*EXCERPTED TEXT*
—————

In-Depth
Microsoft and SAP: Bittersweet Symphony
Microsoft and SAP have a successful Duet together, but they'll be less harmonious as they battle for ERP supremacy. Partners might be forced to take sides.
- By Lee Pender
- March 01, 2007
In the tug of war between Microsoft and rival SAP AG, Korey Lind's company
is the rope.
Lind is the CEO of service provider Third Wave Business Systems, a Gold
Certified Partner and Microsoft Dynamics GP specialist based in Elmwood
Park, N.J. Third Wave is also a partner in the SAP Business One program,
and those two affiliations have led to some conflicts involving two giant
vendors that are about to wage an all-out war in the market for enterprise
resource planning (ERP) software.
Third Wave is a regional firm that serves mainly small and midsize businesses
(SMBs) in the New York City area. Lind says that she felt neglected by
Microsoft when Redmond began buying ERP vendors in the early part of this
decade to bulk up what would become the Dynamics ERP suite. As a former
Great Plains (now Dynamics GP) specialist, Third Wave had relatively little
to offer the software giant in terms of competencies on the other Dynamics
platforms, AX, SL and NAV.

—————

*Excerpt from a data file*
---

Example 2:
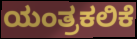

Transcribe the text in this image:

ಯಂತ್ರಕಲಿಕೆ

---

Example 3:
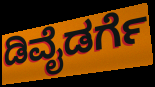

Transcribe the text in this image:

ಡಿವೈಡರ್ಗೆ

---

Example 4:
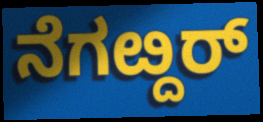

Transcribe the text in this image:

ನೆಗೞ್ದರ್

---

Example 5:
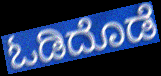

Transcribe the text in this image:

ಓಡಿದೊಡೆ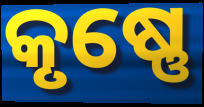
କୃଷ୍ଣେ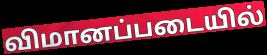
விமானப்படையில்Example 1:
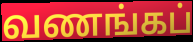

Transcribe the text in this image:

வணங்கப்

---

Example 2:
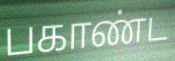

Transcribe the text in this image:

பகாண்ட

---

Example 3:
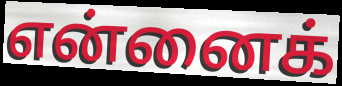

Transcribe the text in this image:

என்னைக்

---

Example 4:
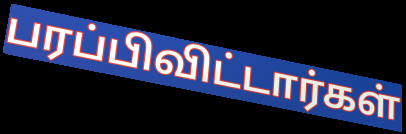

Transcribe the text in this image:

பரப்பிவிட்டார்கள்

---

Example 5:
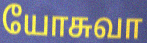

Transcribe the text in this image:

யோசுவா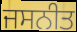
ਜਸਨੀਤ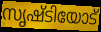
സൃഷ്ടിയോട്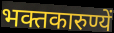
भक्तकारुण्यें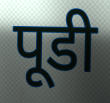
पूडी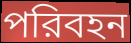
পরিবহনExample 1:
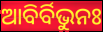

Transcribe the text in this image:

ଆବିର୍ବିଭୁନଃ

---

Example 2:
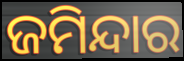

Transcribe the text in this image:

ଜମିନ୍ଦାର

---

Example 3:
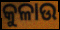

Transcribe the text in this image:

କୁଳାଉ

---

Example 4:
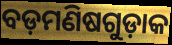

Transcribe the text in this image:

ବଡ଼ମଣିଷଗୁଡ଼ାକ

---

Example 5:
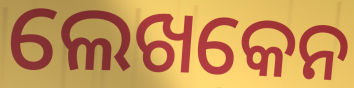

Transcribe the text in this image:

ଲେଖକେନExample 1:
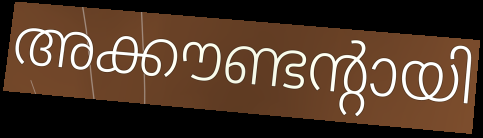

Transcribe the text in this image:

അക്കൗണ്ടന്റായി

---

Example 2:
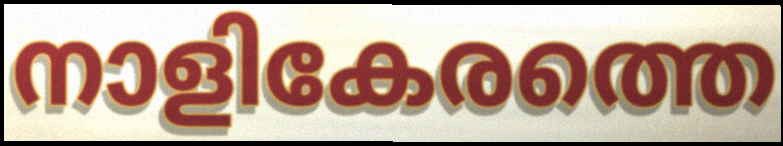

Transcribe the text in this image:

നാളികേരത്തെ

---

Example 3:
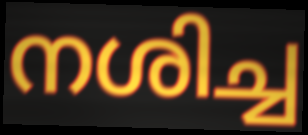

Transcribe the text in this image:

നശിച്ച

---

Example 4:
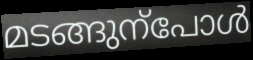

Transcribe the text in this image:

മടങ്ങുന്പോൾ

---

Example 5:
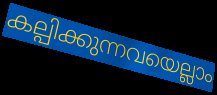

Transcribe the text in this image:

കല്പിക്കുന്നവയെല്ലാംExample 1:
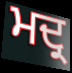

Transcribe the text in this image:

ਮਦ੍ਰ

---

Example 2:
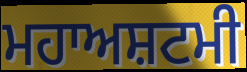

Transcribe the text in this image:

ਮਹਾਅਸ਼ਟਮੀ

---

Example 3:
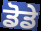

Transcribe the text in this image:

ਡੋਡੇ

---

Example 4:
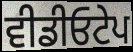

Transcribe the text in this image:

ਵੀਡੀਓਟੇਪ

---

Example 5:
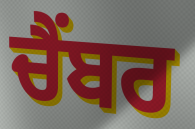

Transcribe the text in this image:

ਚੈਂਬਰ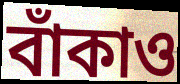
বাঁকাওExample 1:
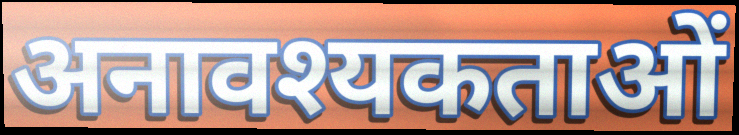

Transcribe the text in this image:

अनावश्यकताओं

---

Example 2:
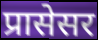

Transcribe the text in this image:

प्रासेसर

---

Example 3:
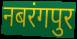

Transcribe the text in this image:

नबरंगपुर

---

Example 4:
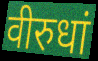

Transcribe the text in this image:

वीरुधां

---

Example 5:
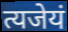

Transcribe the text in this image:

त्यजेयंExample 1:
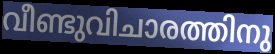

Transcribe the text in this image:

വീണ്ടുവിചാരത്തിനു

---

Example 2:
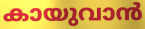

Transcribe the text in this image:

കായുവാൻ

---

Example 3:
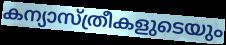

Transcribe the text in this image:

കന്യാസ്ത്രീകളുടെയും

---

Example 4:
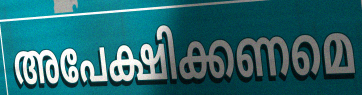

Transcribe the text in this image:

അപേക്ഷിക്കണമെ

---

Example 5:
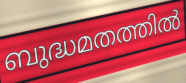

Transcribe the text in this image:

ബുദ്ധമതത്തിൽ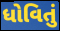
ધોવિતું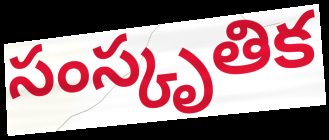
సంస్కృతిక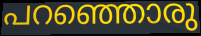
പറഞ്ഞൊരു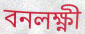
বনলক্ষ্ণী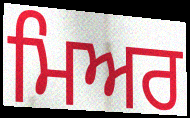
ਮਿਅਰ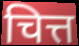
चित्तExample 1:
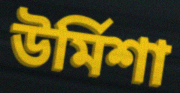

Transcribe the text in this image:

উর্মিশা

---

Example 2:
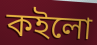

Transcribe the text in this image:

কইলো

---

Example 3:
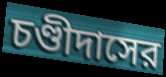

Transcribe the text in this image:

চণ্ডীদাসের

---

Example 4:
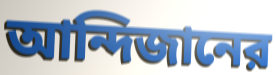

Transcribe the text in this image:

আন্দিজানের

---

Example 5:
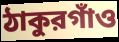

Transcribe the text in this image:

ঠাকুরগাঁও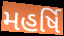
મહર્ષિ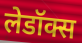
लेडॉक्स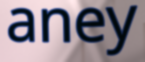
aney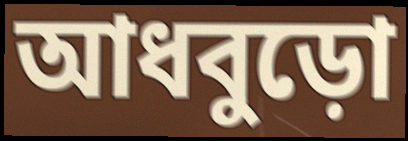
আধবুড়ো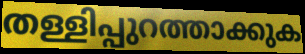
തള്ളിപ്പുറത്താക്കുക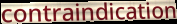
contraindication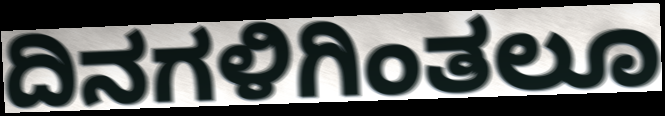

—————

*INSTRUCTIONS FOR THE TASK*
Repeat the article on Microsoft and SAP word for word, from start to finish. The data has nothing to do with the article.

*THE RESULT*
In-Depth
Microsoft and SAP: Bittersweet Symphony
Microsoft and SAP have a successful Duet together, but they'll be less harmonious as they battle for ERP supremacy. Partners might be forced to take sides.
- By Lee Pender
- March 01, 2007
In the tug of war between Microsoft and rival SAP AG, Korey Lind's company
is the rope.
Lind is the CEO of service provider Third Wave Business Systems, a Gold
Certified Partner and Microsoft Dynamics GP specialist based in Elmwood
Park, N.J. Third Wave is also a partner in the SAP Business One program,
and those two affiliations have led to some conflicts involving two giant
vendors that are about to wage an all-out war in the market for enterprise
resource planning (ERP) software.
Third Wave is a regional firm that serves mainly small and midsize businesses
(SMBs) in the New York City area. Lind says that she felt neglected by
Microsoft when Redmond began buying ERP vendors in the early part of this
decade to bulk up what would become the Dynamics ERP suite. As a former
Great Plains (now Dynamics GP) specialist, Third Wave had relatively little
to offer the software giant in terms of competencies on the other Dynamics
platforms, AX, SL and NAV.